(Items from a data source)
◆ ◆ ◆ ◆ ◆ ◆ ◆

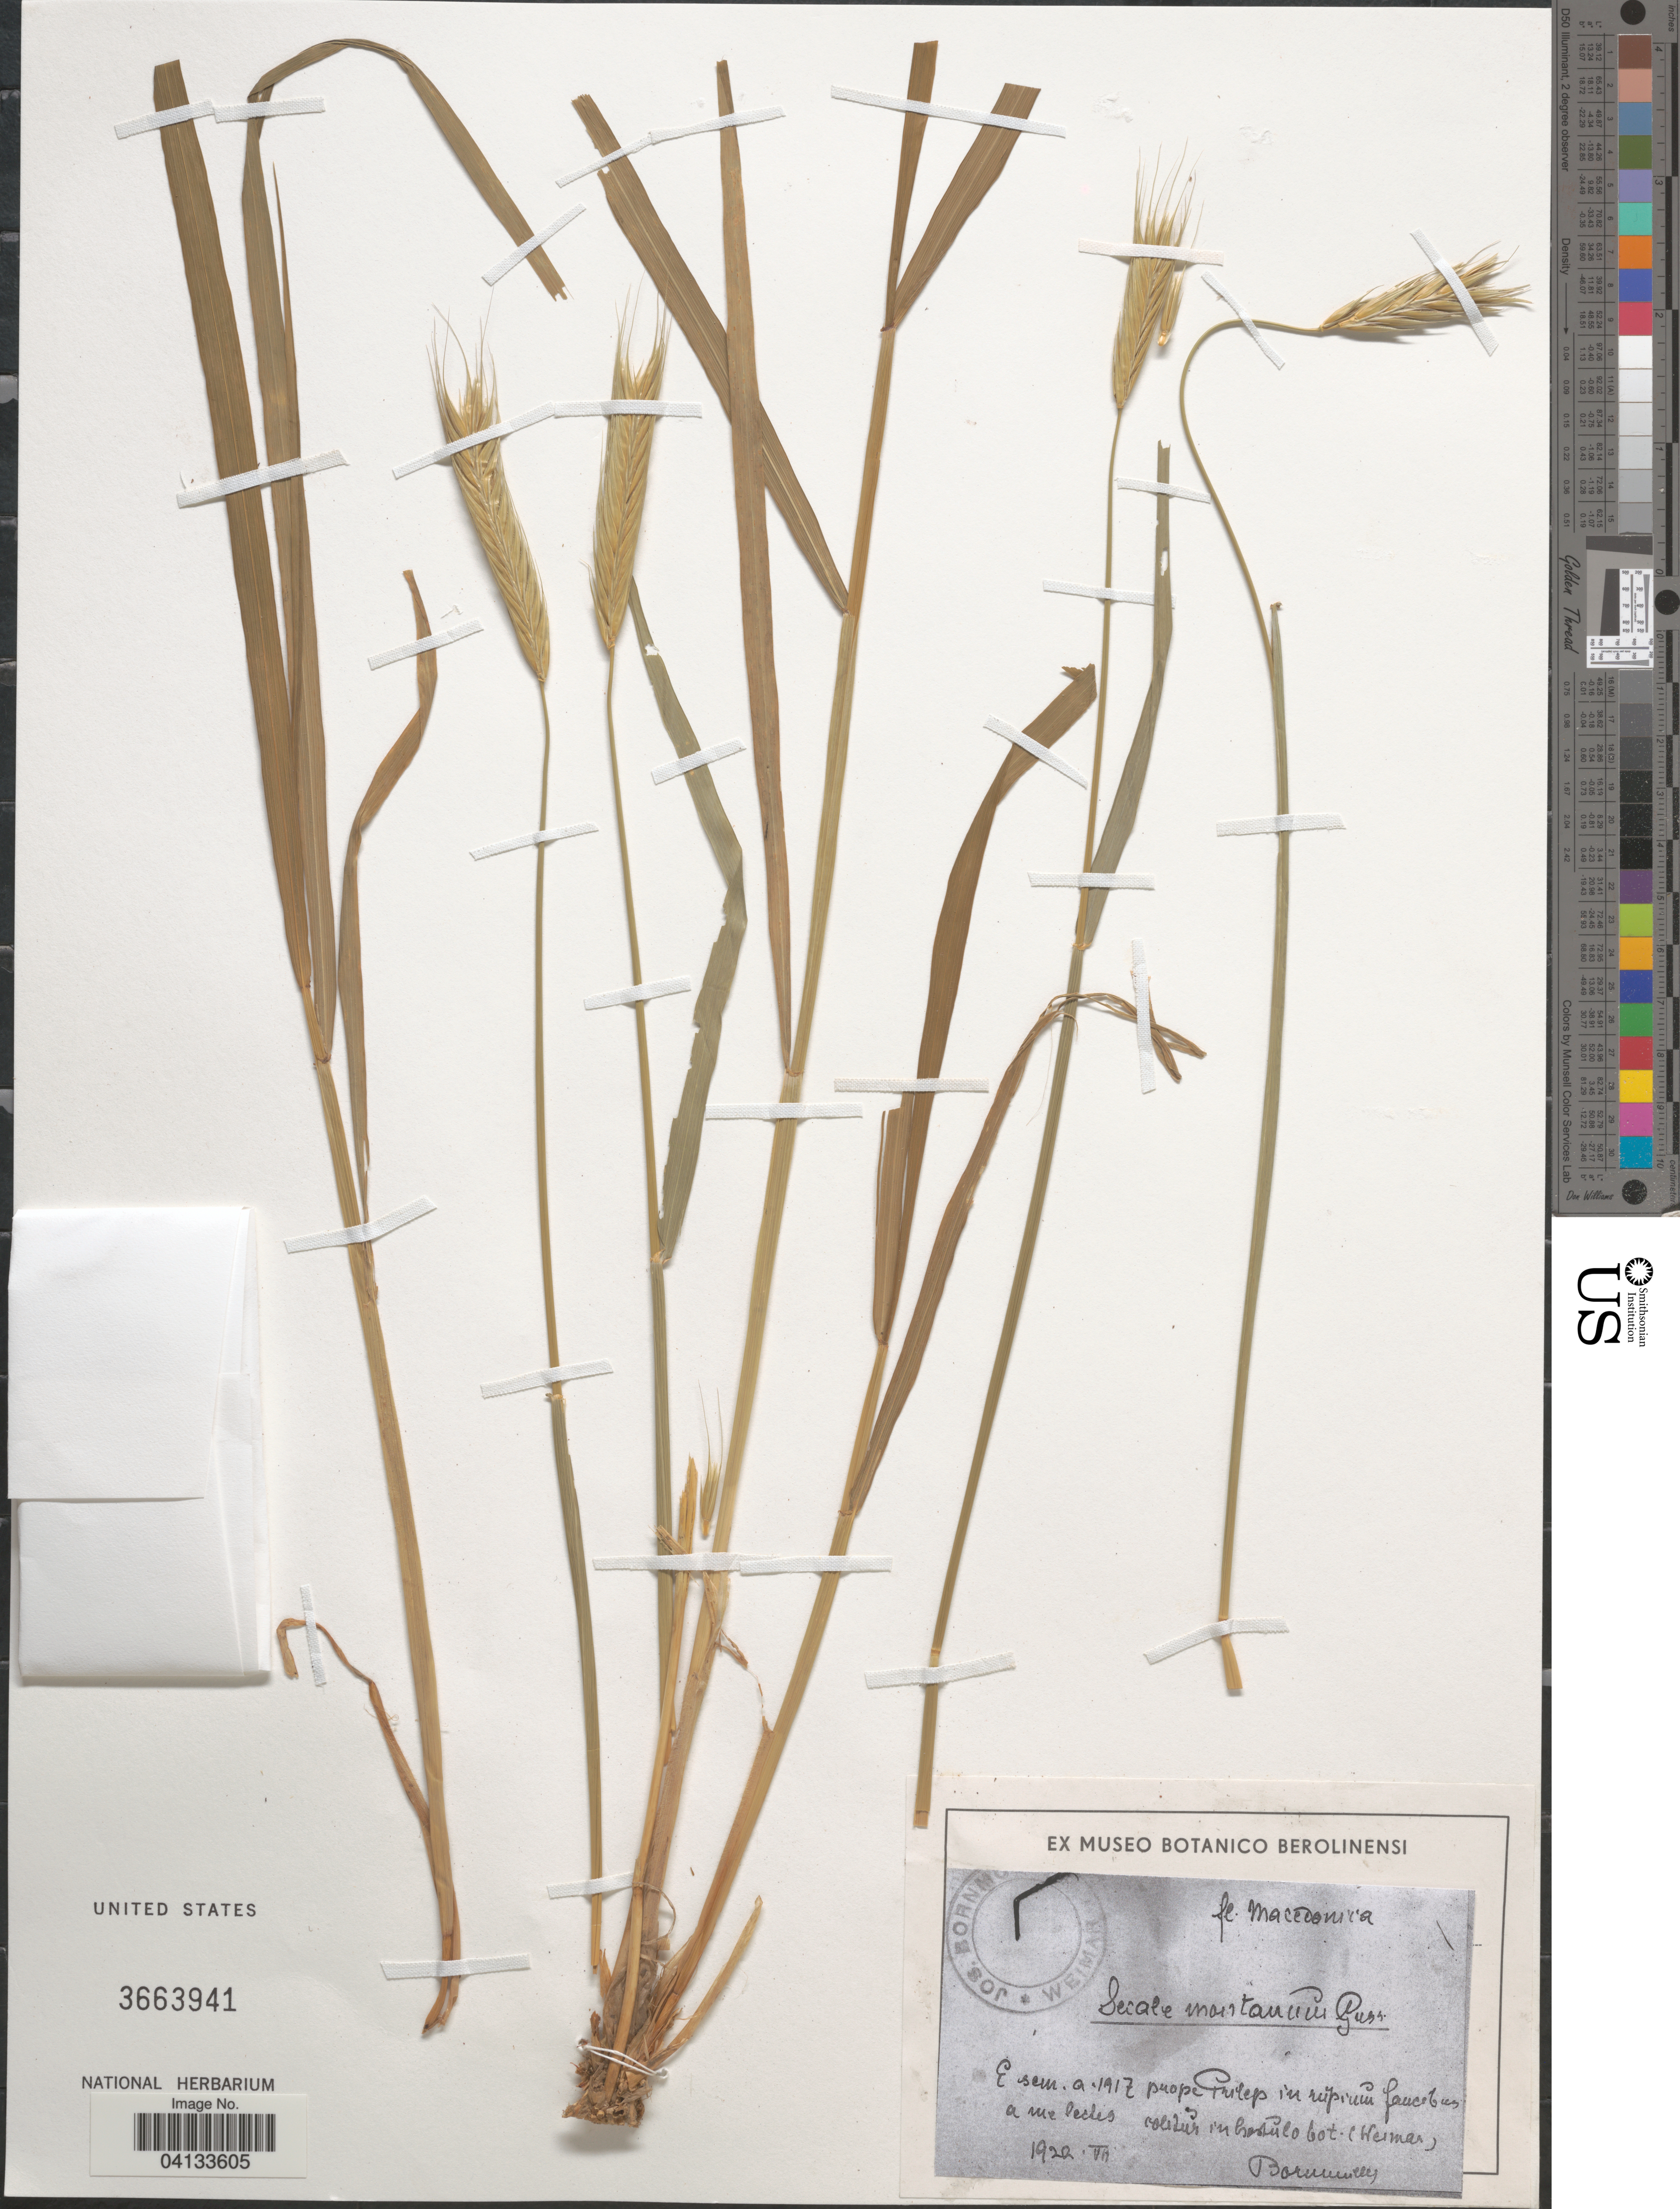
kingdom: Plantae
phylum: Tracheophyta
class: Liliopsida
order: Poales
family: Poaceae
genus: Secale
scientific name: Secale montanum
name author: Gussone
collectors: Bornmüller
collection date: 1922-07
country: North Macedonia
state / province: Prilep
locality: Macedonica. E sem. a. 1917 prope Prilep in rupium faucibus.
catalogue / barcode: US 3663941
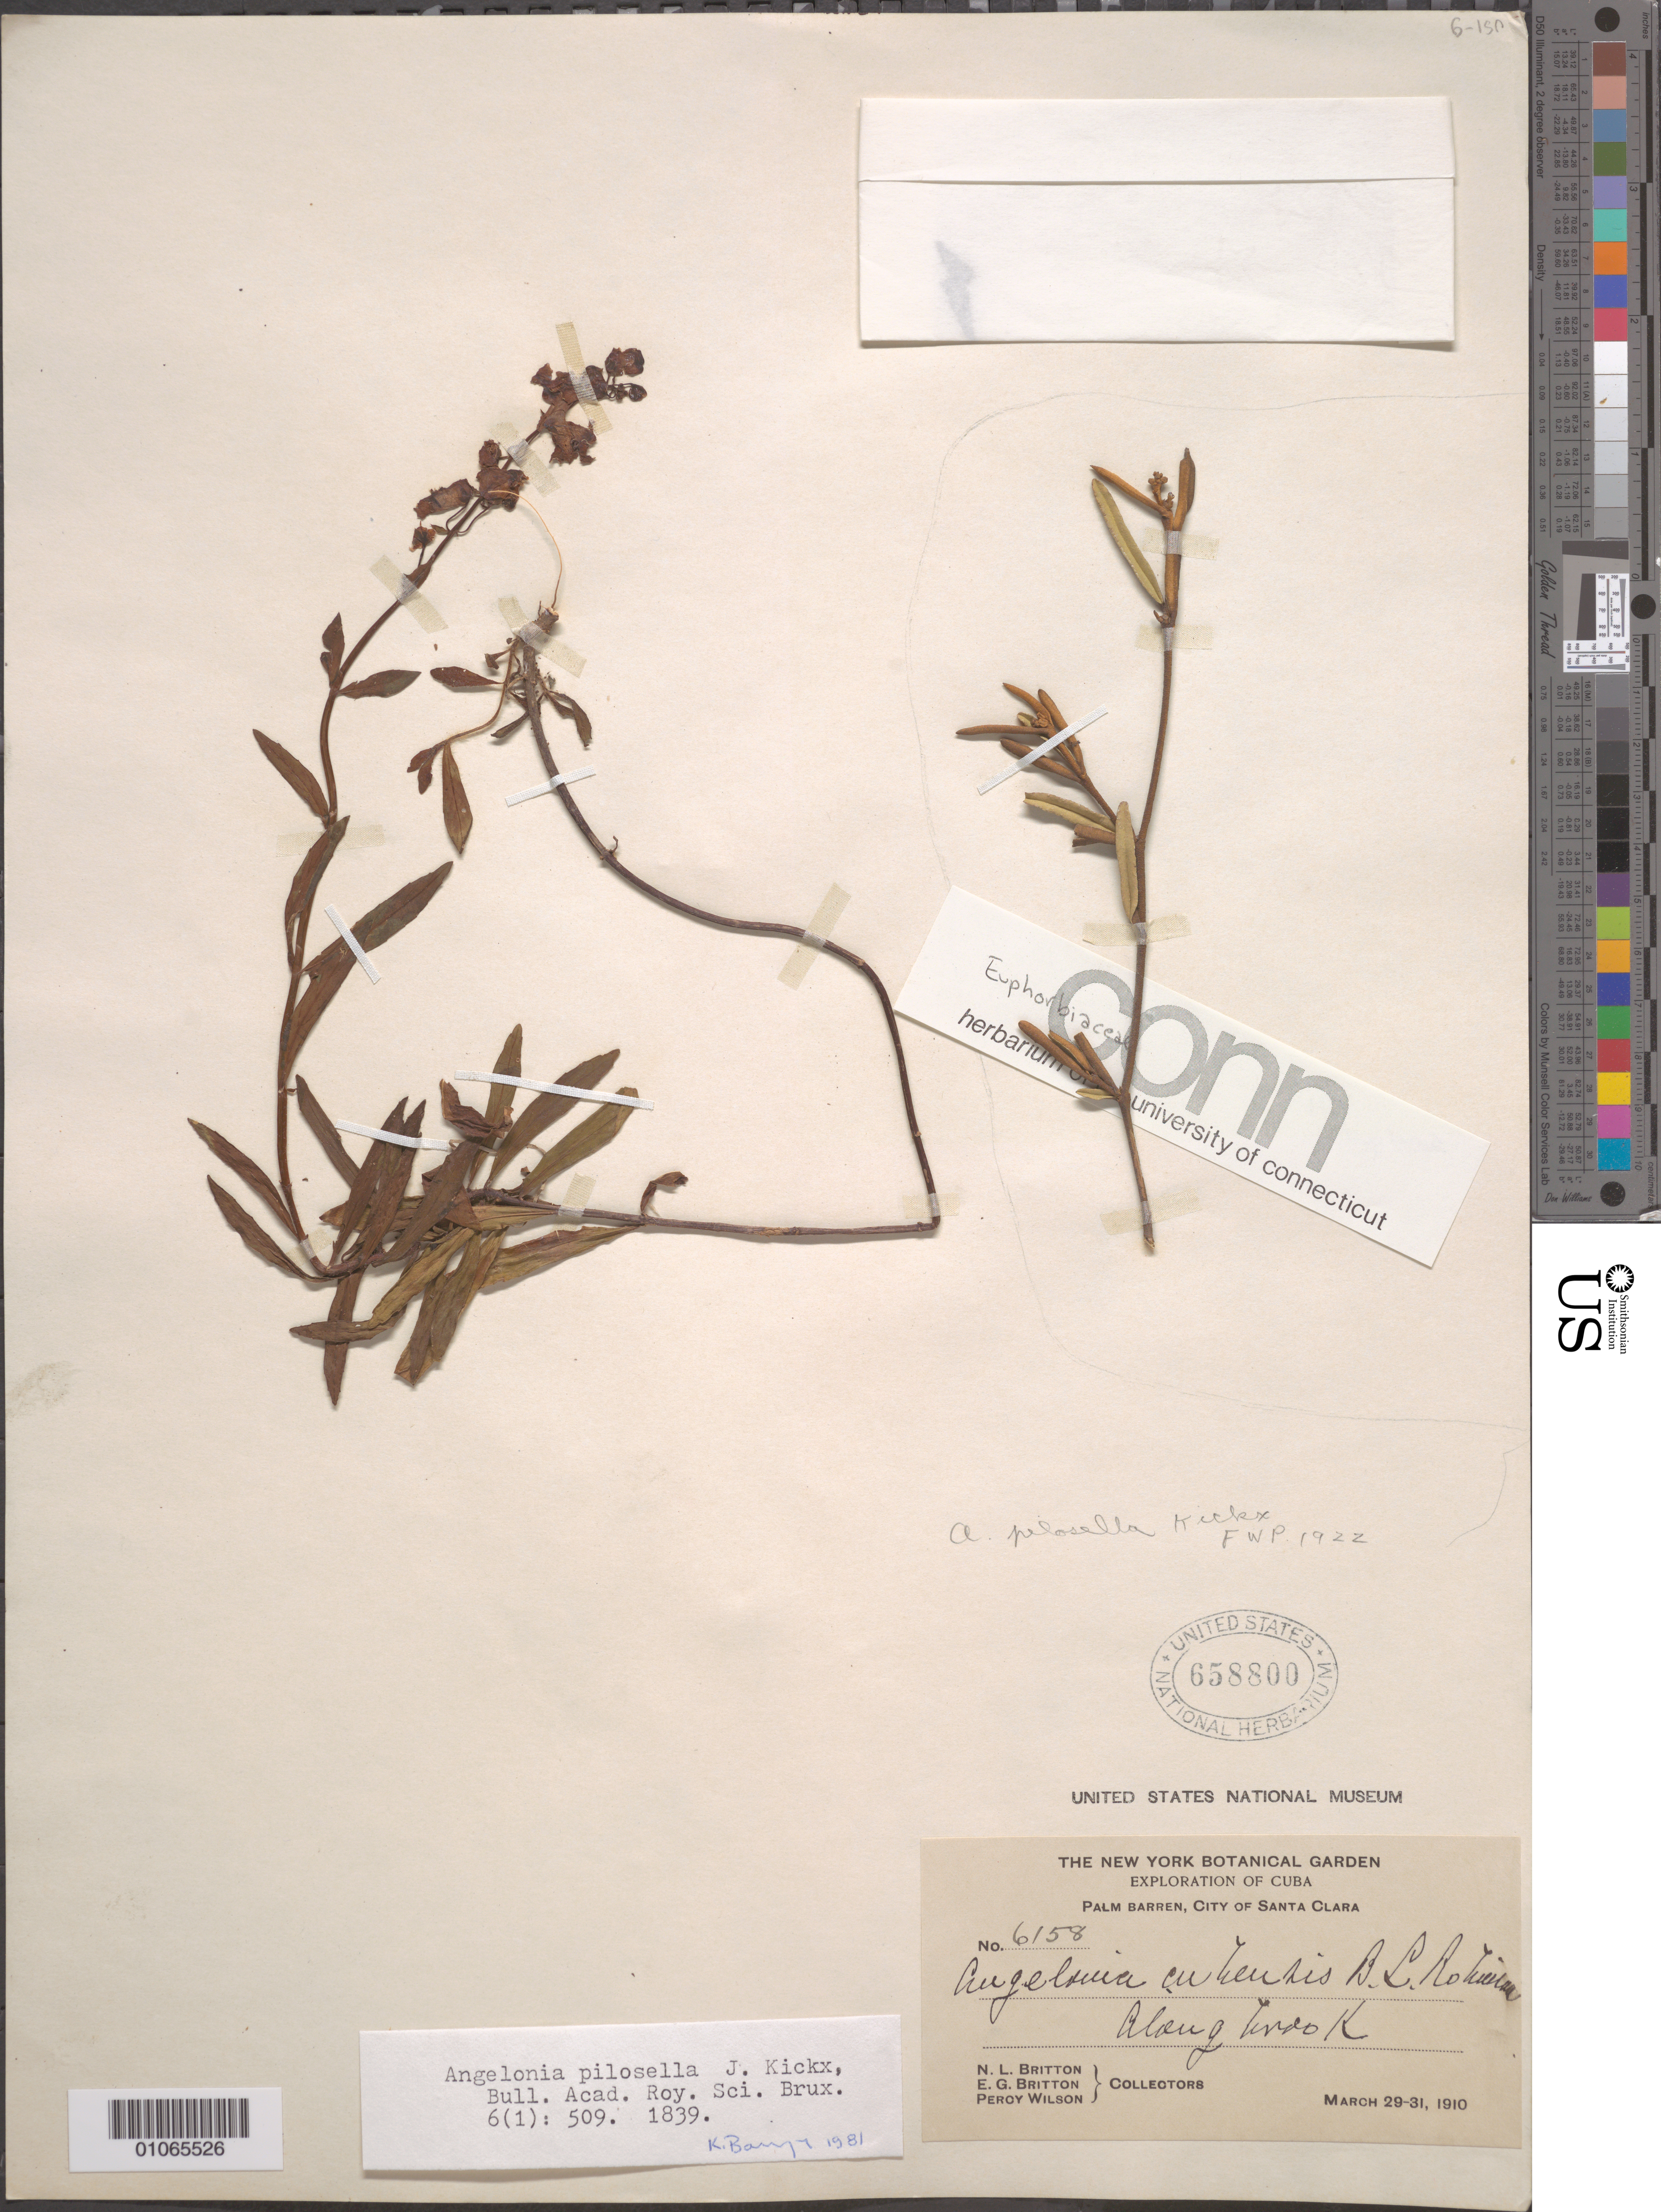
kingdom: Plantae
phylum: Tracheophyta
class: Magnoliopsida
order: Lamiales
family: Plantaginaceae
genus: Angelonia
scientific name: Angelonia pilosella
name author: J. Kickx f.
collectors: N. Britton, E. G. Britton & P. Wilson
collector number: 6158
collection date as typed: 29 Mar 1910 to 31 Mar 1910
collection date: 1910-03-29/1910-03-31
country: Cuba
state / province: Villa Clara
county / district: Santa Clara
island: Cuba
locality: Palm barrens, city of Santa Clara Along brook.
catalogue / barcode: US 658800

◆ ◆ ◆ ◆ ◆ ◆ ◆

:: Requirements ::
Copy out every line of the items above word for word, leaving out the pictures.

:: The output ::
kingdom: Plantae
phylum: Tracheophyta
class: Liliopsida
order: Poales
family: Poaceae
genus: Secale
scientific name: Secale montanum
name author: Gussone
collectors: Bornmüller
collection date: 1922-07
country: North Macedonia
state / province: Prilep
locality: Macedonica. E sem. a. 1917 prope Prilep in rupium faucibus.
catalogue / barcode: US 3663941
kingdom: Plantae
phylum: Tracheophyta
class: Magnoliopsida
order: Lamiales
family: Plantaginaceae
genus: Angelonia
scientific name: Angelonia pilosella
name author: J. Kickx f.
collectors: N. Britton, E. G. Britton & P. Wilson
collector number: 6158
collection date as typed: 29 Mar 1910 to 31 Mar 1910
collection date: 1910-03-29/1910-03-31
country: Cuba
state / province: Villa Clara
county / district: Santa Clara
island: Cuba
locality: Palm barrens, city of Santa Clara Along brook.
catalogue / barcode: US 658800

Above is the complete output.